Machine-readable electronics designs:
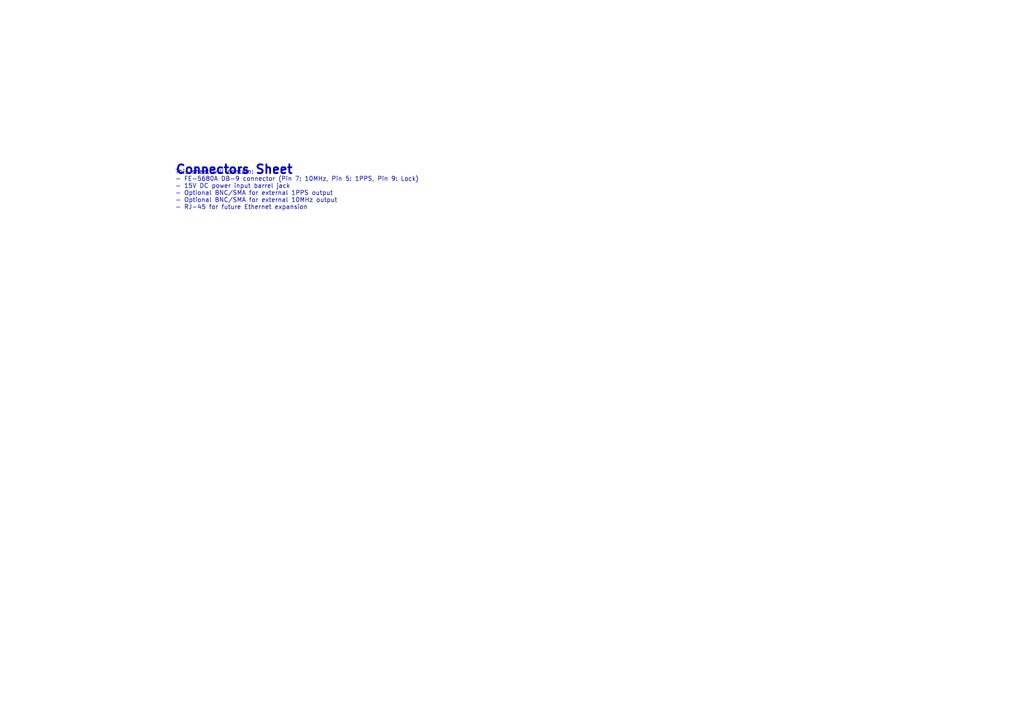
<source format=kicad_sch>
(kicad_sch
	(version 20231120)
	(generator "eeschema")
	(generator_version "8.0")
	(uuid "a1b2c3d4-0004-0004-0004-000000000004")
	(paper "A4")
	(title_block
		(title "FE-5680A & External Connectors")
		(date "2024-12-20")
		(rev "1.0")
		(company "CHRONOS-Rb Project")
		(comment 1 "FE-5680A DB-9 interface connector")
		(comment 2 "External timing outputs (BNC/SMA)")
		(comment 3 "Power input and status indicators")
	)
	(lib_symbols)
	(text "Connectors Sheet"
		(exclude_from_sim no)
		(at 50.8 50.8 0)
		(effects
			(font
				(size 2.54 2.54)
				(bold yes)
			)
			(justify left bottom)
		)
		(uuid "e1b2c3d4-0001-0001-0001-000000000001")
	)
	(text "This sheet will contain:\n- FE-5680A DB-9 connector (Pin 7: 10MHz, Pin 5: 1PPS, Pin 9: Lock)\n- 15V DC power input barrel jack\n- Optional BNC/SMA for external 1PPS output\n- Optional BNC/SMA for external 10MHz output\n- RJ-45 for future Ethernet expansion"
		(exclude_from_sim no)
		(at 50.8 60.96 0)
		(effects
			(font
				(size 1.27 1.27)
			)
			(justify left bottom)
		)
		(uuid "e1b2c3d4-0002-0002-0002-000000000002")
	)
)

</source>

■ **Exercise brief**
Give back all the records as they stand, but with no pictures in the copy.

■ **Response to the exercise**
<source format=kicad_sch>
(kicad_sch
	(version 20231120)
	(generator "eeschema")
	(generator_version "8.0")
	(uuid "a1b2c3d4-0004-0004-0004-000000000004")
	(paper "A4")
	(title_block
		(title "FE-5680A & External Connectors")
		(date "2024-12-20")
		(rev "1.0")
		(company "CHRONOS-Rb Project")
		(comment 1 "FE-5680A DB-9 interface connector")
		(comment 2 "External timing outputs (BNC/SMA)")
		(comment 3 "Power input and status indicators")
	)
	(lib_symbols)
	(text "Connectors Sheet"
		(exclude_from_sim no)
		(at 50.8 50.8 0)
		(effects
			(font
				(size 2.54 2.54)
				(bold yes)
			)
			(justify left bottom)
		)
		(uuid "e1b2c3d4-0001-0001-0001-000000000001")
	)
	(text "This sheet will contain:\n- FE-5680A DB-9 connector (Pin 7: 10MHz, Pin 5: 1PPS, Pin 9: Lock)\n- 15V DC power input barrel jack\n- Optional BNC/SMA for external 1PPS output\n- Optional BNC/SMA for external 10MHz output\n- RJ-45 for future Ethernet expansion"
		(exclude_from_sim no)
		(at 50.8 60.96 0)
		(effects
			(font
				(size 1.27 1.27)
			)
			(justify left bottom)
		)
		(uuid "e1b2c3d4-0002-0002-0002-000000000002")
	)
)

</source>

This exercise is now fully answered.